A Câmara Municipal de Campinas realiza nesta quarta-feira (9) a sessão que definirá se o vereador Vini Oliveira (Cidadania) perderá o mandato por quebra de decoro parlamentar. O julgamento começou às 9h e analisa o parecer da Comissão Processante, que recomendou a cassação do vereador após concluir que ele ultrapassou os limites da fiscalização parlamentar em uma reunião com representantes da empresa Smile, durante o processo de concessão do transporte público municipal.
Sessão reúne apoiadores e críticos do vereador
A sessão de julgamento reúne manifestantes favoráveis e contrários à cassação de Vini Oliveira. O procedimento prevê a leitura das peças solicitadas pelos vereadores e pelo denunciado. Na sequência, os parlamentares que quiserem poderão fazer discursos de até 15 minutos.
Antes da votação, o próprio Vini Oliveira ou seu procurador terá até duas horas para apresentar a defesa oral. Somente depois dessa etapa os vereadores irão votar nominalmente o parecer da Comissão Processante.
A vereadora Mariana Conti (Psol), responsável pela denúncia que deu origem ao processo, não participará da votação. No lugar dela, será convocado o primeiro suplente, Paulo Bufalo.
- Vereador Vini Oliveira vira alvo de Comissão Processante na Câmara de Campinas
- Investigação contra Vereador Vini Oliveira avança com operação em Campinas
São necessários 22 votos para cassação
Para que Vini Oliveira perca o mandato, o parecer precisa receber pelo menos dois terços dos votos dos 33 vereadores da Câmara. Isso significa que são necessários 22 votos favoráveis à cassação.
Caso o número mínimo não seja alcançado, o processo será arquivado.

Entenda o processo contra Vini Oliveira
A investigação na Câmara começou após a divulgação de imagens de uma reunião realizada em abril deste ano, na sede da Smile, em Paulínia. A empresa integra o consórcio vencedor de uma das etapas da concessão do transporte público de Campinas.

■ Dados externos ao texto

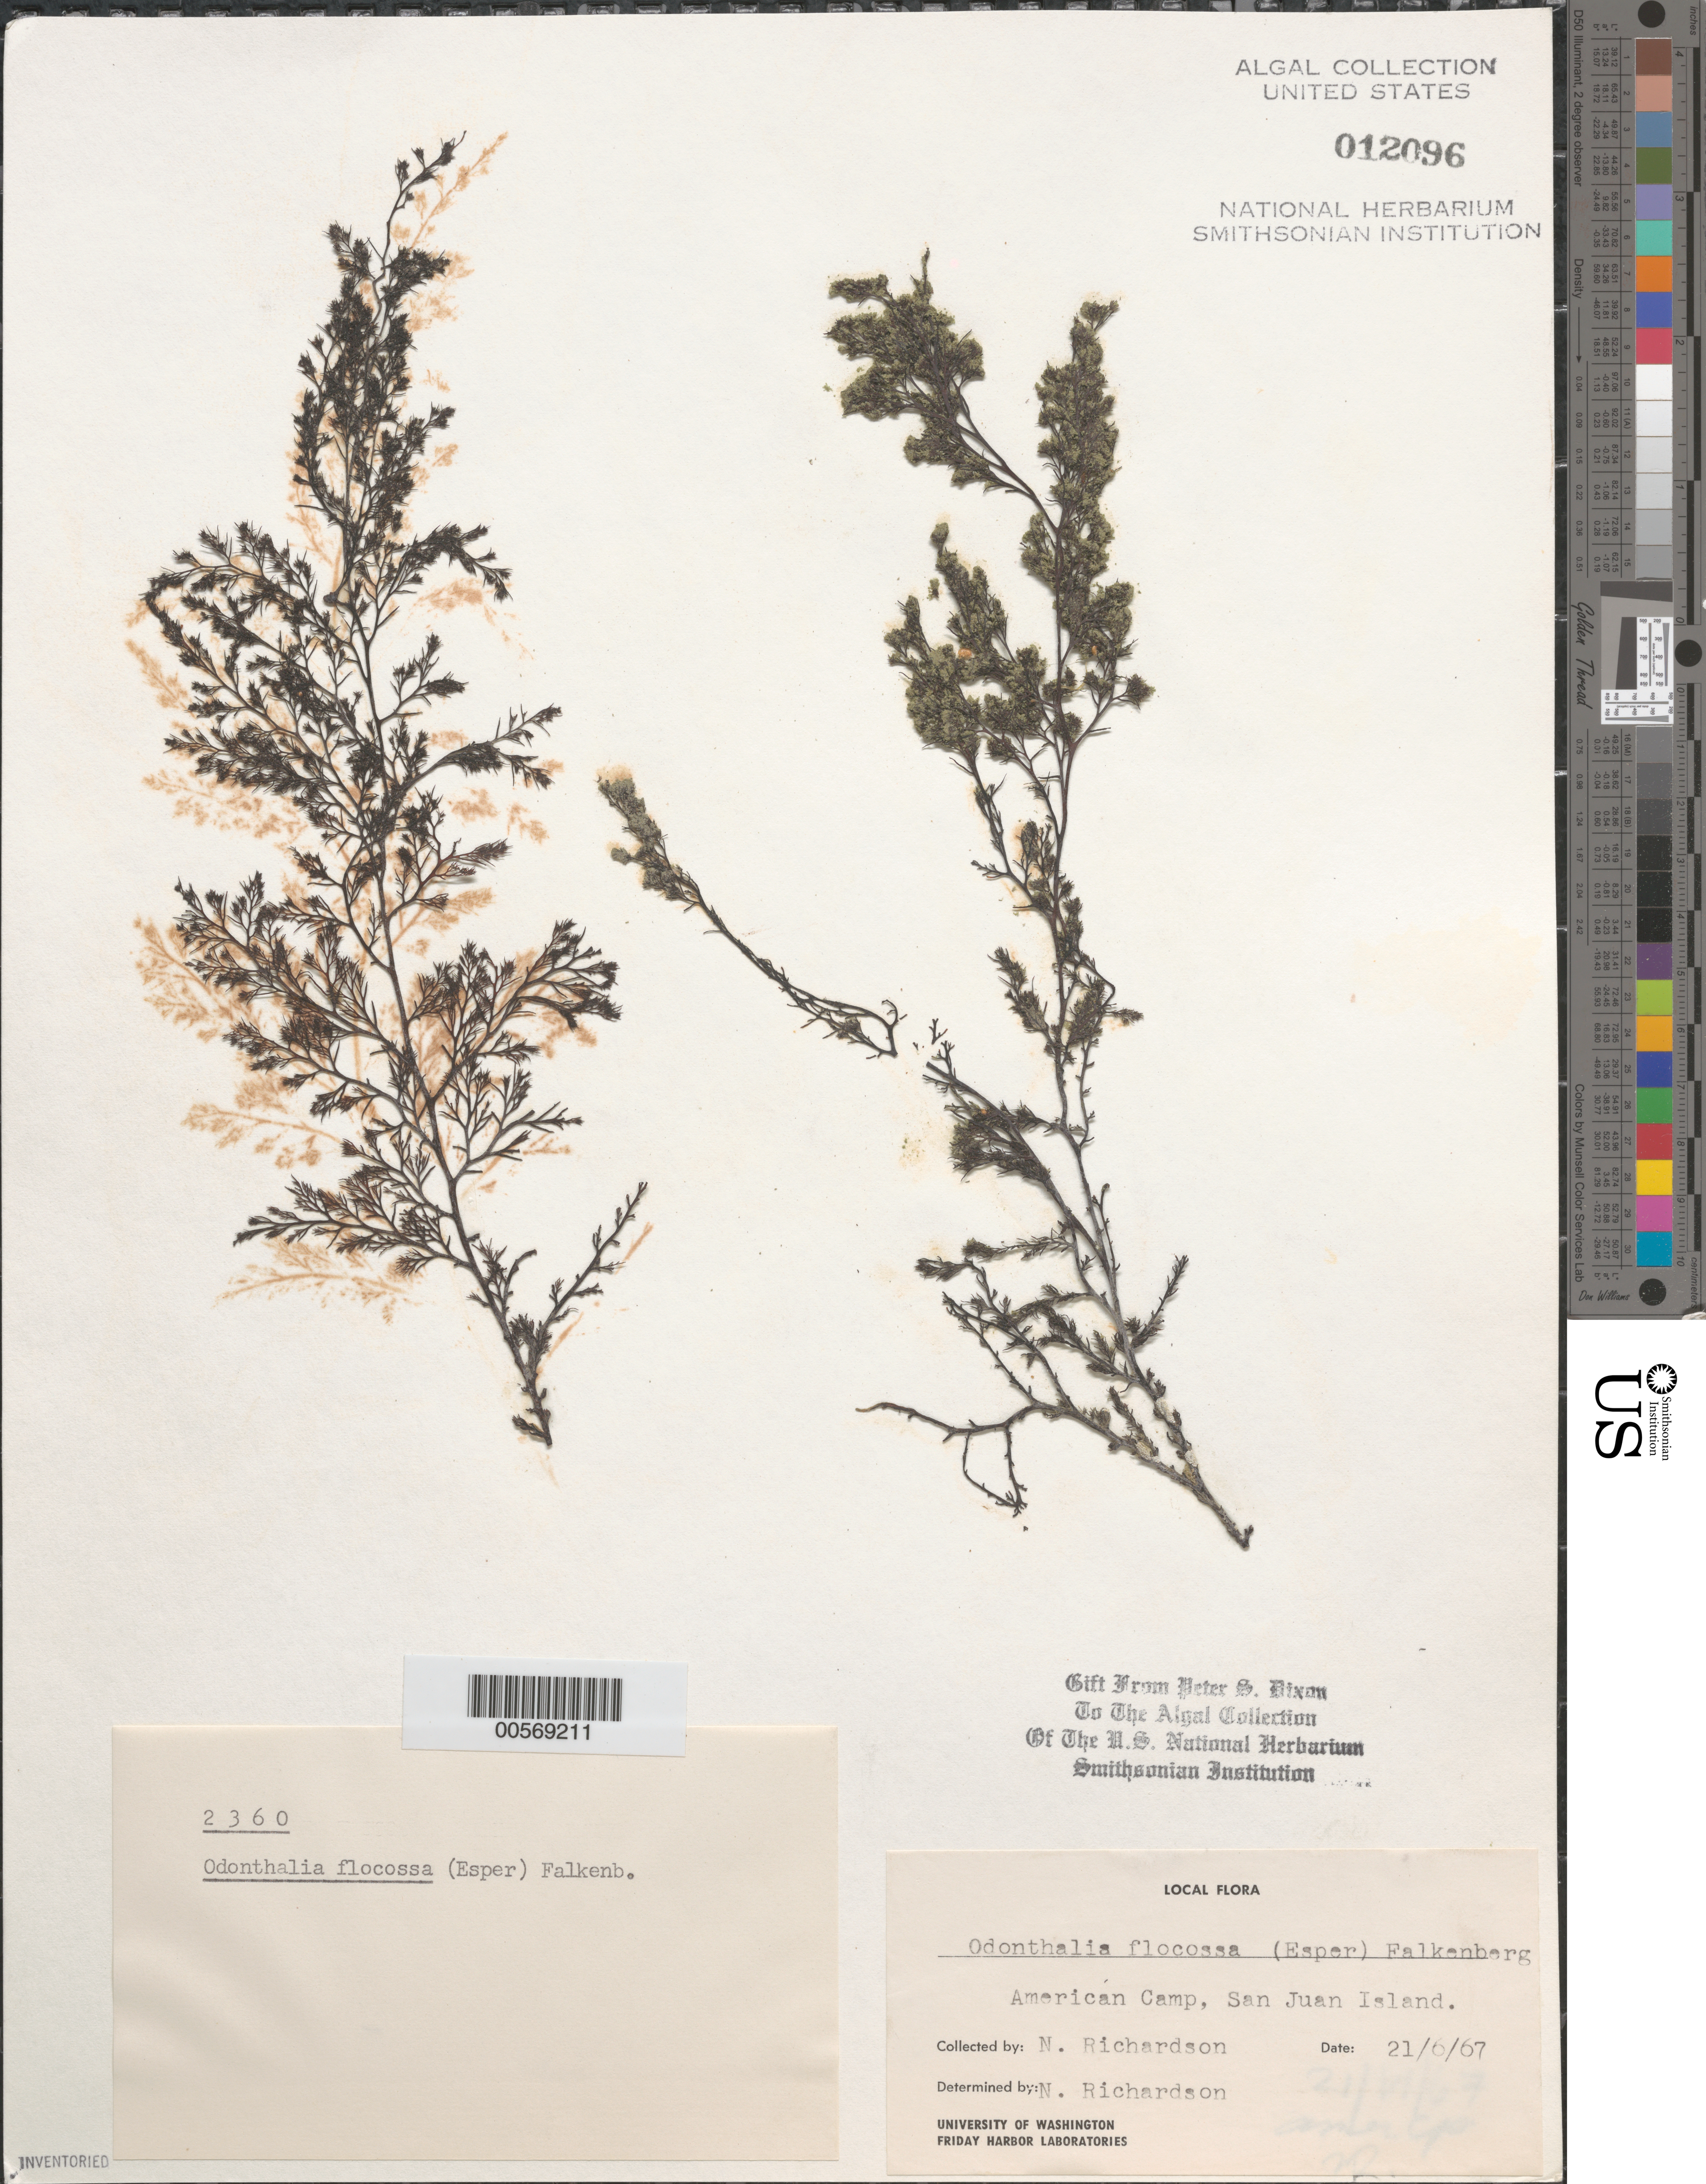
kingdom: Plantae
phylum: Rhodophyta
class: Florideophyceae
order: Ceramiales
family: Rhodomelaceae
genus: Odonthalia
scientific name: Odonthalia floccosa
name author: (Esper) Falkenb.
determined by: Richardson, N.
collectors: N. Richardson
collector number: PSD 2360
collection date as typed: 21 Jun 1967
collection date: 1967-06-21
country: United States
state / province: Washington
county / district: San Juan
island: San Juan Island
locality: American Camp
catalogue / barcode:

A Comissão Processante entendeu que o encontro ocorreu em um momento ainda sensível do processo licitatório e que o vereador teria utilizado a prerrogativa de fiscalização para obter informações e formular questionamentos ou denúncias contra empresas participantes da disputa.
No parecer, o relator Otto Alejandro (PL) reconheceu que a fiscalização está entre as atribuições dos vereadores, mas afirmou que essa prerrogativa possui limites. Na avaliação da comissão, a atuação de Vini teria se afastado da finalidade de defesa do interesse público e levantado questionamentos sobre a imparcialidade do parlamentar.
O parecer foi aprovado por unanimidade em 28 de agosto. Além de Otto Alejandro, a comissão foi formada por Paulo Haddad (PSD), presidente, e Dr. Yanko (PP).
- Relatório final pede cassação de Vini Oliveira por quebra de decoro em Campinas
- Vini Oliveira é condenado por fake news contra Mariana Conti
Defesa contesta condução do processo
Os advogados de Vini Oliveira tentaram suspender a votação do parecer antes da sessão da Comissão Processante. A defesa argumentou que ainda havia diligências pendentes, incluindo respostas solicitadas ao Departamento Estadual de Investigações Criminais (Deic).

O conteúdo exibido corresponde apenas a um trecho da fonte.